Neuester Kommentar von "Angelika", 22.08.2016, 09:32 Uhr:

jeder Hund ist zu resozialisieren. Sicher wird nicht jeder ein absoluter Kuschelwuschelhund werden .Aber ein Hund der gelernt hat das er wieder vertrauen kann und ihm niemand etwas tut und der Besitzer ihn beschützt und ihm keine Gefahr mehr droht. Er wird lernen Ängste abzubauen und damit gleichzeitig Aggressionen. Hunde sind keine Soziopaten. Es ist absolut bewundernswert wie engagiert und souverän diese junge Frau mit den Tieren arbeitet und sie auch versteht und sich auf ihre Intuition verlässt. Ganz tolle Arbeit die Frau Bokr leistet . Hier können die s.g. Hundegurus mal zur Nachhilfe gehen,weil sie es verdammt nötig haben und nicht nur die. @Susi -wer quält Hunde- meinen Sie etwa Frau Bokr?

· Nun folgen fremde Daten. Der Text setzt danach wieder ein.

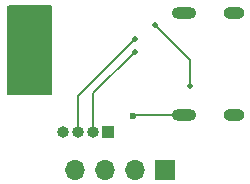
<source format=gbr>
%TF.GenerationSoftware,KiCad,Pcbnew,8.0.6*%
%TF.CreationDate,2024-11-25T04:34:58+09:00*%
%TF.ProjectId,pointify,706f696e-7469-4667-992e-6b696361645f,rev?*%
%TF.SameCoordinates,Original*%
%TF.FileFunction,Copper,L2,Bot*%
%TF.FilePolarity,Positive*%
%FSLAX46Y46*%
G04 Gerber Fmt 4.6, Leading zero omitted, Abs format (unit mm)*
G04 Created by KiCad (PCBNEW 8.0.6) date 2024-11-25 04:34:58*
%MOMM*%
%LPD*%
G01*
G04 APERTURE LIST*
%TA.AperFunction,ComponentPad*%
%ADD10R,1.700000X1.700000*%
%TD*%
%TA.AperFunction,ComponentPad*%
%ADD11O,1.700000X1.700000*%
%TD*%
%TA.AperFunction,ComponentPad*%
%ADD12O,2.100000X1.000000*%
%TD*%
%TA.AperFunction,ComponentPad*%
%ADD13O,1.800000X1.000000*%
%TD*%
%TA.AperFunction,ComponentPad*%
%ADD14R,1.000000X1.000000*%
%TD*%
%TA.AperFunction,ComponentPad*%
%ADD15O,1.000000X1.000000*%
%TD*%
%TA.AperFunction,ViaPad*%
%ADD16C,0.500000*%
%TD*%
%TA.AperFunction,ViaPad*%
%ADD17C,0.600000*%
%TD*%
%TA.AperFunction,Conductor*%
%ADD18C,0.200000*%
%TD*%
G04 APERTURE END LIST*
D10*
%TO.P,J2,1,Pin_1*%
%TO.N,OUT1*%
X134000000Y-87100000D03*
D11*
%TO.P,J2,2,Pin_2*%
%TO.N,OUT2*%
X131460000Y-87100000D03*
%TO.P,J2,3,Pin_3*%
%TO.N,OUT3*%
X128920000Y-87100000D03*
%TO.P,J2,4,Pin_4*%
%TO.N,GND*%
X126380000Y-87100000D03*
%TD*%
D12*
%TO.P,J3,S1,SHIELD*%
%TO.N,GND*%
X135585000Y-82520000D03*
D13*
X139765000Y-82520000D03*
D12*
X135585000Y-73880000D03*
D13*
X139765000Y-73880000D03*
%TD*%
D14*
%TO.P,J1,1,Pin_1*%
%TO.N,+3V3*%
X129170000Y-83900000D03*
D15*
%TO.P,J1,2,Pin_2*%
%TO.N,SWDIO*%
X127900000Y-83900000D03*
%TO.P,J1,3,Pin_3*%
%TO.N,SWCLK*%
X126630000Y-83900000D03*
%TO.P,J1,4,Pin_4*%
%TO.N,GND*%
X125360000Y-83900000D03*
%TD*%
D16*
%TO.N,+5V*%
X133150000Y-74850000D03*
X136100000Y-80050000D03*
D17*
%TO.N,GND*%
X131275735Y-82524265D03*
X120900000Y-73500000D03*
X120900000Y-80500000D03*
X124100000Y-80500000D03*
X124100000Y-73500000D03*
D16*
%TO.N,SWCLK*%
X131390000Y-76080000D03*
%TO.N,SWDIO*%
X131390000Y-77130000D03*
%TD*%
D18*
%TO.N,+5V*%
X133150000Y-74850000D02*
X136100000Y-77800000D01*
X136100000Y-77800000D02*
X136100000Y-80050000D01*
%TO.N,GND*%
X131280000Y-82520000D02*
X135585000Y-82520000D01*
X131275735Y-82524265D02*
X131280000Y-82520000D01*
%TO.N,SWCLK*%
X126630000Y-80840000D02*
X126630000Y-84000000D01*
X131390000Y-76080000D02*
X126630000Y-80840000D01*
%TO.N,SWDIO*%
X131390000Y-77130000D02*
X127900000Y-80620000D01*
X127900000Y-80620000D02*
X127900000Y-84000000D01*
%TD*%
%TA.AperFunction,Conductor*%
%TO.N,GND*%
G36*
X124343039Y-73219685D02*
G01*
X124388794Y-73272489D01*
X124400000Y-73324000D01*
X124400000Y-80676000D01*
X124380315Y-80743039D01*
X124327511Y-80788794D01*
X124276000Y-80800000D01*
X120724000Y-80800000D01*
X120656961Y-80780315D01*
X120611206Y-80727511D01*
X120600000Y-80676000D01*
X120600000Y-73324000D01*
X120619685Y-73256961D01*
X120672489Y-73211206D01*
X120724000Y-73200000D01*
X124276000Y-73200000D01*
X124343039Y-73219685D01*
G37*
%TD.AperFunction*%
%TD*%
M02*

</source>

Kommentar von "Heike Dietzinger-Seifert", 21.08.2016, 19:19 Uhr:

Die Frage, ob j e d e r Hund sozialisierungsfähig ist, ist wohl genau dieselbe, wie man sie sich bei Menschen stellen könnte. Alle und jeder gibt es nicht! Es stellt sich eher die Frage mit wieviel Kompetenz und Geduld jemand in der Lage ist, in die Resozialisierung investieren zu können und zu wollen, damit die Anzahl der Erfolge wachsen kann. Leider fehlen diese Eigenschaften bereits sehr oft bei Hundebesitzern, die keine "Problemhunde" haben. Dies ist meine Erfahrung als ehemaliger Hundebesitzer.

Kommentar von "Nat", 21.08.2016, 19:11 Uhr:

Das Projekt finde ich sehr gut. !!!Es sollte mehrere solcher Projekte geben!!!

Kommentar von "Susi", 21.08.2016, 19:07 Uhr:

Ich glaube, dass einige Hunde sich nicht Resozialisierung fähig sind. Ich finde solche Menschen scheußlich die Tierquälerei veranstalten.